Existem os nomes próprios estranhos. Li o livro “O Idílio de Pórcia e Leolino”, de Dário Teixeira Cotrim, uma história que se passa no começo do século 19, e já inspirou extensos cordéis. A julgar pelo nome dos protagonistas, podem-se deduzir todos os demais. Porém não falarei disso. É livro histórico, sobre o qual já escrevi, cheio de referências, com tudo escrito pelas normas técnicas, fruto de árdua pesquisa.

Lembro-me de palavras novas, que penso olhar no dicionário, mas elas passam se não pesquiso na hora. Outras são corriqueiras, porém, quando preciso delas, somem. Mas não me conformo. Vou ligando várias ideias para ver se aquela palavra vem. Acaba voltando, porém numa hora em que já não preciso mais dela, por tê-la substituído, ainda que por outra menos exata.

Ou falar dos nomes inventados para denominar empresas de Montes Claros, que são criados unindo o ramo de negócio com a palavra Montes ou Claros. Desculpem-me, mas o nome “Rolamontes” não agrada na sonoridade e nem nas ideias que nos remontam. Ainda assim, está aqui a publicidade grátis.

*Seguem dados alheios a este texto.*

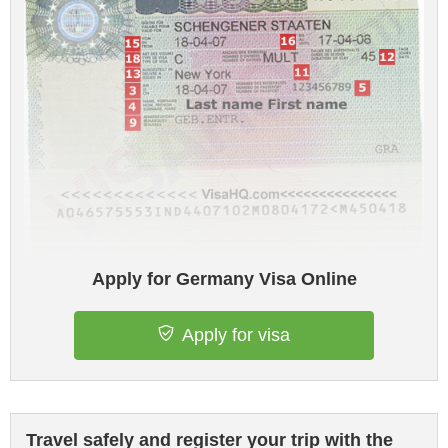
Apply for Germany Visa Online
Apply for visa
Travel safely and register your trip with the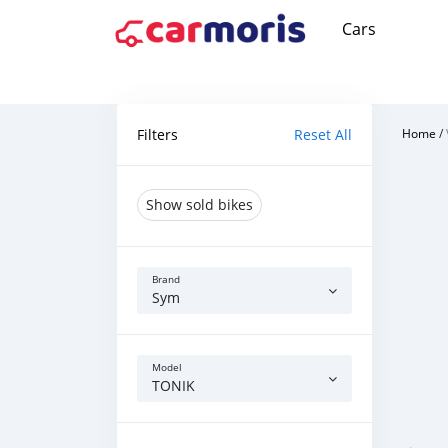
Cars
Filters
Reset All
Home
/
Show sold bikes
Brand
Sym
Model
TONIK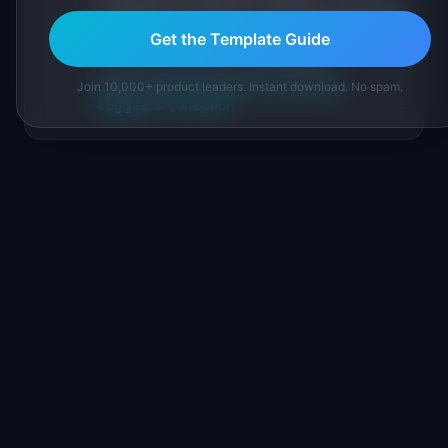
practitioners, and direct experience operating
IdeaPlan's 69 PM tools. We cite our sources
Get the Template Guide
inline and disclose our methodology.
About IdeaPlan
Editorial methodology
Join 10,000+ product leaders. Instant download. No spam.
Suggest a correction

Ou as pessoas em situação de rua, que são muitas e me sensibilizam, sejam por estar sujeitas a violência urbana, por sofrerem as intempéries do tempo, não terem nada, muito menos segurança, e o óbvio, não há banho nem privacidade e nem têm o que comer. A sociedade os quer invisíveis.

Ou a população flutuante, sobre a qual já falei vezes sem conta. São os doentes que vêm em busca de consultas ou exames em Montes Claros. Saem de casa às 2h ou 3h. Raramente chegam de carro próprio. Vêm de táxi fretado, ou van ou ônibus da prefeitura. Ficam ao sol, sem pouso, esperando algo ou alguém, sem almoço, sem banheiro, durante todo o dia, partindo daqui à noitinha. Ficam ao léu na Praça Honorato Alves, em frente à Santa Casa. Com sol forte ou quando chove, ampliam-se seus sofrimentos. Estão doentes, com medo, passando por expectativas agoniantes e ainda têm de viver mais essa prova de fogo de espera e de angústia.

Há nove anos, falei com 11 pessoas com mais de 80 anos para coletar a história de Irmã Beata. Escrevi textos sobre ela, inclusive para a Revista Plataforma, para a qual eu trabalhava como repórter. Desde então, recolho imagens da freira, e tenciono escrever mais sobre ela. Coleciono histórias e imagens, sejam retratos, pinturas ou desenhos. A memória coletiva da cidade pede por isso.

Sobre qualquer um desses temas, eu poderia escrever, destrinchá-los, mas decidi apenas enumerá-los.